MARTIN: Given that you've, you know, outed yourself as a person who supports same-sex marriage, I do want to ask you - in the course of recording this film, did you find yourself having sympathy for the people who oppose it?

RICHEN: There's some very compelling issues that the black family faces, that the black community faces. I understand that we, you know - have because of our, you know, specific, arguably more fragile family units, that there may be a tendency to say, you know, we already, you know, don't have our fathers in our households. So having this gay marriage thing is only going to open that up or make that worse.

And it's not that I agree with that conclusion but I understand where that comes from, you know. And I understand where it comes from, where - you know, what we fought and died for in the civil rights movement, you know, through slavery and the civil rights movement - that there is a hesitancy and a resistance to other people claiming that, and taking that movement.

Again, I don't necessarily agree with that. I think civil rights is civil rights, but I understand that our specific history - which often, you know, arguably gets overlooked and denigrated and not - you know, that for another group to come in and make these gains, I see where that - you know, how that tension arises.

MARTIN: Well, one of the things I found compelling about the film, for myself, is that - the interviews with both people where they wanted respect. With people on both sides of the argument who really wanted to be respected for their point of view. I mean, on the anti-marriage equality side, one of the interviews I found compelling were with some of the pastors who were disturbed by the idea that it was just assumed that they weren't acting under their own agency or out of their own convictions, but that they had to have been, you know, paid by rich white people.

RICHEN: Sure.

MARTIN: And how insulting that they found that.

RICHEN: Sure.

MARTIN: You know, and on the other side, the people who were either gay or who supported marriage equality, you know, their argument that people just kind of assume that they hadn't thought about it carefully. Or that it really wasn't a matter of deep conviction for them also.

Have people - have the different people in the film had a chance to see it? I would be curious about what their reaction would be, since you film each of them kind of doing their own thing separately. But a lot of these people were related, you know, they had a lot of connections. And Maryland is not a large state, you know, you can drive around it in the course of a day.

RICHEN: Right, right. Exactly.

MARTIN: And I was wondering whether any of the people who've seen it, who were pictured in the film, have they talked of any of these people on the other side?

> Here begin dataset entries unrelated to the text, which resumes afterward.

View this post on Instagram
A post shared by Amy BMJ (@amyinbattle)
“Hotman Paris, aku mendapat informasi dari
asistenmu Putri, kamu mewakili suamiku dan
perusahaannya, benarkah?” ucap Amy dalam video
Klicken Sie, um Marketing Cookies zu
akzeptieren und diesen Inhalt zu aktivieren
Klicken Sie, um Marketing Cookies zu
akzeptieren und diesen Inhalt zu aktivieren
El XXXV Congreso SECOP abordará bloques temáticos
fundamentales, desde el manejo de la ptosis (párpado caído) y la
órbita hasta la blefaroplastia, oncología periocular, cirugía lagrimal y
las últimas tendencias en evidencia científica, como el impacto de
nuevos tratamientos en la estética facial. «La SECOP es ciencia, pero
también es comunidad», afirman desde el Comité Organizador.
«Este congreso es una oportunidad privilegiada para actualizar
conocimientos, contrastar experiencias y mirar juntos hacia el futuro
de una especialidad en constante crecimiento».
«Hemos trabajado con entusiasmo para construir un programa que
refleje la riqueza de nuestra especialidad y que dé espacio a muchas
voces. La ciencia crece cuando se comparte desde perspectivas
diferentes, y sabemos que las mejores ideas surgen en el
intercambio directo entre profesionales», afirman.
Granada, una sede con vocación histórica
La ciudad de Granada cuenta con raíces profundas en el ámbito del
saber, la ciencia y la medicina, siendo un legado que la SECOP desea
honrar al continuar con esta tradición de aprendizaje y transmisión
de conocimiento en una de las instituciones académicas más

RICHEN: Well, we are actually - that's going to be happening. We've just - we've literally just finished the film. And so that is something that's going to be happening and I'm very excited for that conversation to happen between, you know, those different sides. And, especially, the folks who were working against the bill.

And I just want to say too - you said the thing about respect and this, you know, I think the way that we've put these rights, and especially marriage equality, up for vote and for a prop - you know, in these propositions or these referendums or these initiatives - that also doesn't necessarily bring out, you know, that conversation and dialogue that helps us move towards a greater understanding.

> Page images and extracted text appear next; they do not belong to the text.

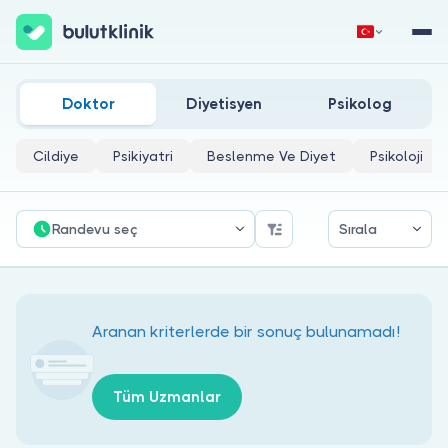
Niğde Nöroloji Doktorları
Hemen Kaydol
Giriş Yap
Doktor
Diyetisyen
Psikolog
Cildiye
Psikiyatri
Beslenme Ve Diyet
Psikoloji
Randevu seç
Sırala
Hakkımızda
Hastalar için
Aranan kriterlerde bir sonuç bulunamadı!
Doktorlar için
Tüm Uzmanlar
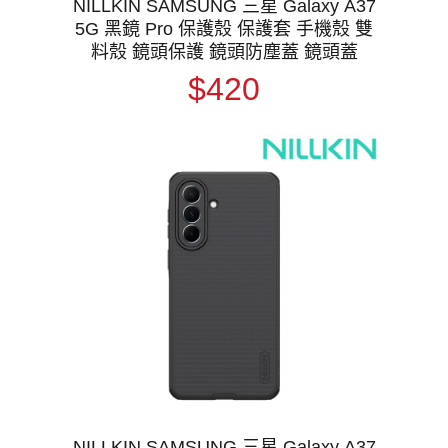
NILLKIN SAMSUNG 三星 Galaxy A37
5G 黑鏡 Pro 保護殼 保護套 手機殼 雙
料殼 鏡頭保護 鏡頭防塵蓋 鏡頭蓋
$420
NILLKIN SAMSUNG 三星 Galaxy A37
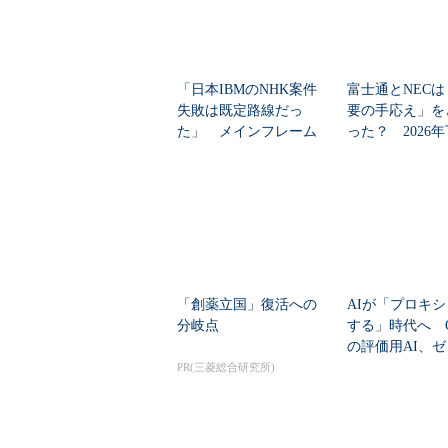
「日本IBMのNHK案件
富士通とNECは
失敗は既定路線だっ
要の手応え」を
た」 メインフレーム
った？ 2026
大撤退時代のリスク...
の見通しを考...
「創薬立国」復活への
AIが「プロキ
分岐点
する」時代へ Op
の評価用AI、
脆弱性を自...
PR(三菱総合研究所)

But, you know, that's where we are in terms of our political system. And so that's also why I chose to do this story, because you have these soundbites and you have these, you know, things that you see on the news sort of charting what the polls are. But how do we get to, you know, further conversation? And, as you said, it's within our own families sometimes - these differing views and these different conversations. And we show that in the film.

MARTIN: Yoruba Richen is the producer and director of the documentary "The New Black." It premiered at the L.A. Film Festival over the weekend. It will be featured in a number of film festivals coming up this summer. And we caught up with her at our studios at NPR West in Culver City, California. Yoruba, thank you so much for speaking with us.